Tesla also said that first quarter cancellations are likely to remain elevated as people with older reservations for cars will have to “configure their vehicles within a set timeframe or pay the higher price just like new reservation holders”.
While Tesla Motors said it expects to generate “slightly positive” net income in Q1 2013, some like Ryan Brinkman at JP Morgan are still sceptical on the stock. From Barron’s:
“While gross margin tracked slightly better than our model in the fourth quarter, we are unsure Tesla will be able to realise as great an amount of manufacturing cost savings, with inefficiencies continuing to be driven by premium labour, premium freight, and unabsorbed overhead costs.

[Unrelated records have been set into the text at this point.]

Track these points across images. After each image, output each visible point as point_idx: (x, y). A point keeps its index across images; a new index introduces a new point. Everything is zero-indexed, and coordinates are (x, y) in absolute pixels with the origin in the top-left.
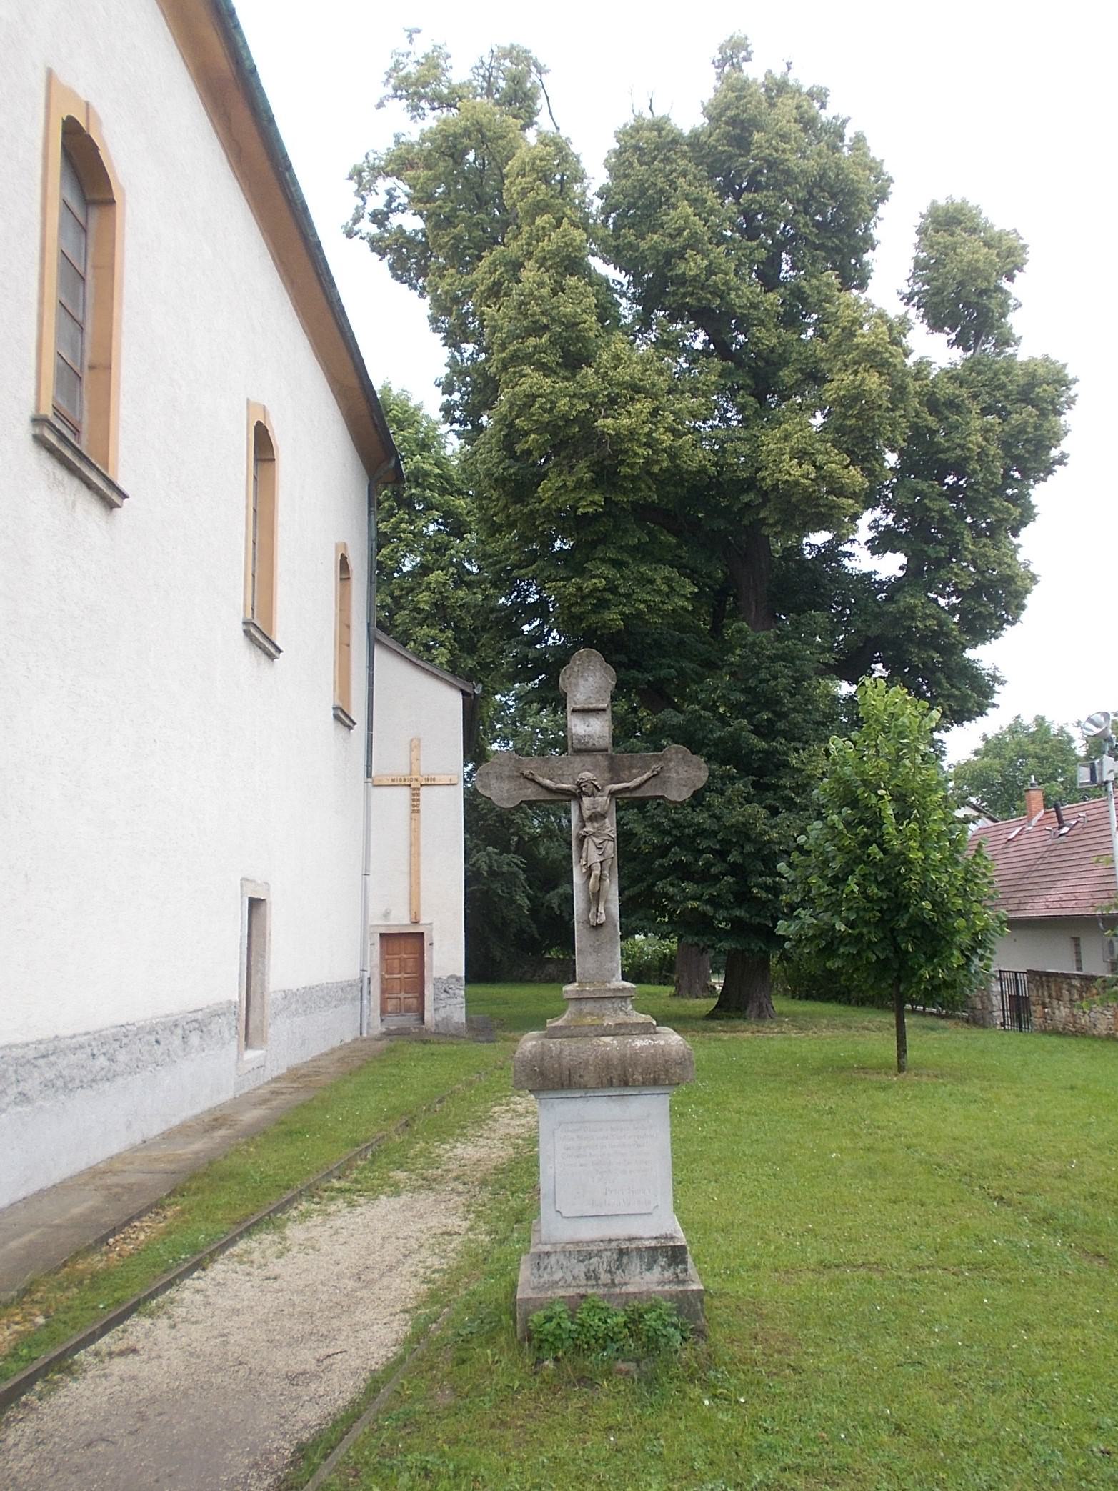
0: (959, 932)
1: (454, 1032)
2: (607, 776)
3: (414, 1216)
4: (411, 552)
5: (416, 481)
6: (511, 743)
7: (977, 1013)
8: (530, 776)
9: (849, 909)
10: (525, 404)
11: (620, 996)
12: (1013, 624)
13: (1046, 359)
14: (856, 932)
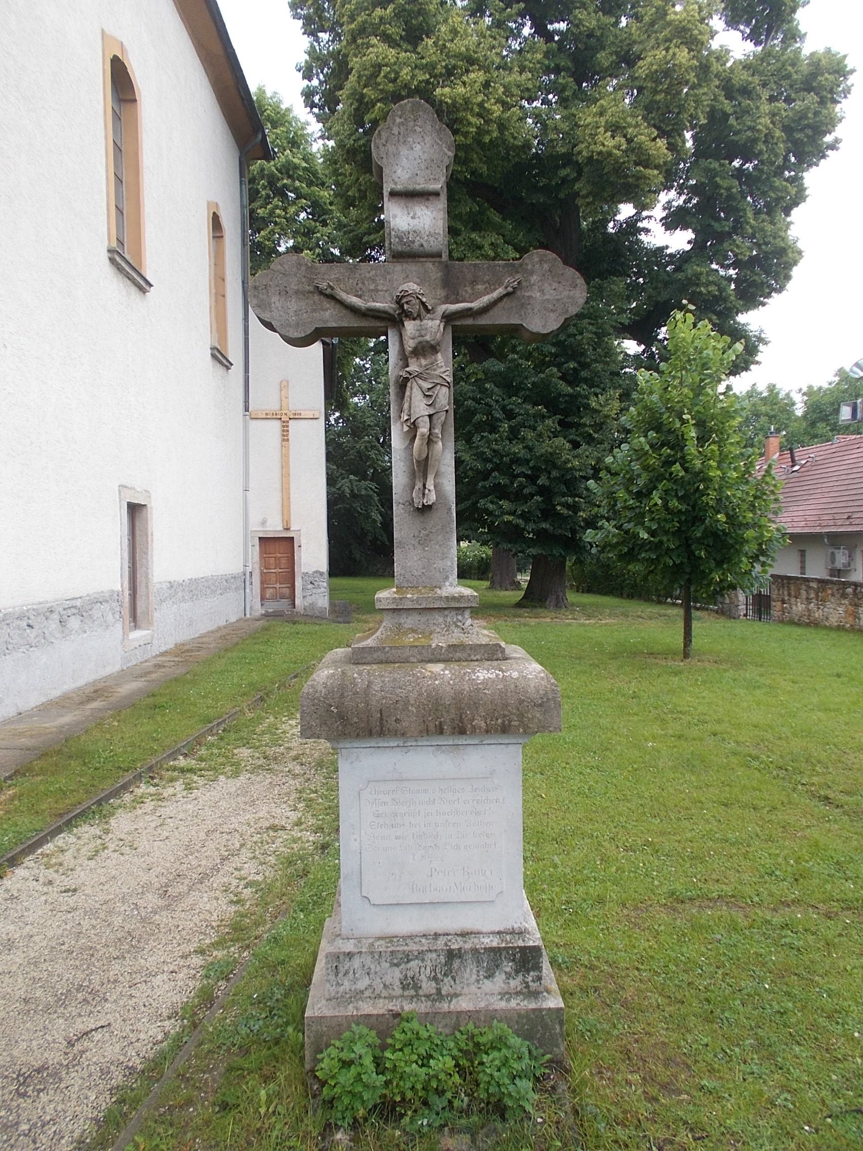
0: (747, 542)
1: (318, 614)
2: (441, 293)
3: (246, 803)
4: (285, 234)
5: (287, 173)
6: (368, 397)
7: (725, 606)
8: (329, 291)
9: (652, 520)
10: (372, 75)
11: (455, 607)
12: (780, 292)
13: (828, 51)
14: (656, 540)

“…Wednesday’s results will not change the big picture debates about the stock, and may even heighten concerns relative to order cancellations,” notes Brinkman, who sees above-average execution risk for Tesla.
Meanwhile, Bank of America’s John Lovallo downgraded the stock to underperform, saying he thinks demand for electric cars will be “tepid” until technology catches up and consumers don’t have to “pay a premium or sacrifice convenience”.
He thinks the stock is too expensive and has a price target of $30. He lowered his 2013 profit estimate to $0.10 per share, down from $0.30 per share.